Design WhatsApp: Messages, Delivery Status, and Group Chats

The two grey ticks turning blue is one of the most recognizable UI signals in software. Everyone who uses WhatsApp understands exactly what it means. But when I reason through how to implement it, the deceptively simple question is: where does that state live and who is responsible for changing it?

Your first instinct might be to put a status field on each Message and update it as the message progresses. Single-recipient chat is fine with that. Then you think through group messages. A message sent to a group of 10 people needs to be delivered to all 10 before you can show double ticks. Read receipts require that all 10 have opened the chat. If you store a single status on the message, you lose the per-recipient detail you need to compute the aggregate. You need a different model: one delivery record per recipient per message. That one insight reshapes most of the design.

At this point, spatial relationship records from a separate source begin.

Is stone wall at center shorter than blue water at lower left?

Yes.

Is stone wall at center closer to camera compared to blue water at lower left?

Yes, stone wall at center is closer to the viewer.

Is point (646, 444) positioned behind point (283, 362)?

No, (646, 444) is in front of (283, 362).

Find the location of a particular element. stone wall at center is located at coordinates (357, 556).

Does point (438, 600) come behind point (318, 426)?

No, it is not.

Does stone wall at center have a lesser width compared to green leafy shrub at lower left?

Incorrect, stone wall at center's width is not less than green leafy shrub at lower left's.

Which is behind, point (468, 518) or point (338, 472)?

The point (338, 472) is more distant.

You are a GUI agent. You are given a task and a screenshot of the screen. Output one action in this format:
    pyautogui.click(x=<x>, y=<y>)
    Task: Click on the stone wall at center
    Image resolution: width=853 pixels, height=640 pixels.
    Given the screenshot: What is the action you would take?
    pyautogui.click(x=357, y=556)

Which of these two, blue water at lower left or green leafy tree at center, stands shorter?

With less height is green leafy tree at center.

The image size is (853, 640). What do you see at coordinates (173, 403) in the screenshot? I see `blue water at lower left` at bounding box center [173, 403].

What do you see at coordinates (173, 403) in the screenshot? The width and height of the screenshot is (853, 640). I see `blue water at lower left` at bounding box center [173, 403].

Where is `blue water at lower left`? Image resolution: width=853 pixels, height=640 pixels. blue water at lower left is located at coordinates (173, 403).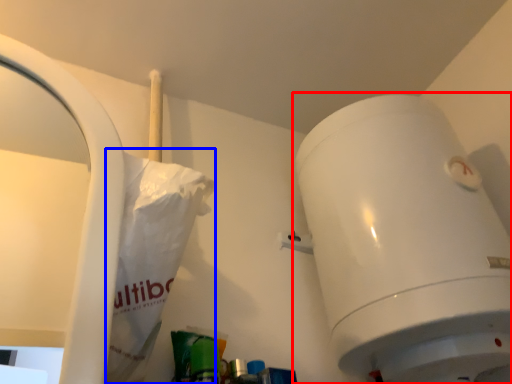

The second interesting problem is offline delivery. A user who has not opened WhatsApp in three days still gets your messages the moment they reconnect. The server has to hold messages until the recipient is available, then push them in order, and then update the sender’s UI with the delivery confirmation. This is the store-and-forward pattern, and building it correctly requires you to think about what “delivered” actually means: delivered to the device, or delivered to the server? WhatsApp chose server-plus-device, which is why you see a single grey tick the moment the server accepts your message.

Requirements

Functional

  • Send text and media messages between users in one-to-one chats
  • Support group chats with multiple recipients
  • Track delivery state per message: SENT (server received), DELIVERED (device received), READ (user opened it)
  • Deliver messages to offline users when they reconnect
  • Notify the sender when delivery or read state changes

Non-functional

  • Delivery state updates must propagate in near-real-time when both parties are online
  • The design must handle the group message case where different recipients reach READ at different times
  • The design must preserve message ordering per chat

Core Entities

User holds identity and online status. Whether a user is currently connected determines whether messages can be pushed directly or queue for later delivery.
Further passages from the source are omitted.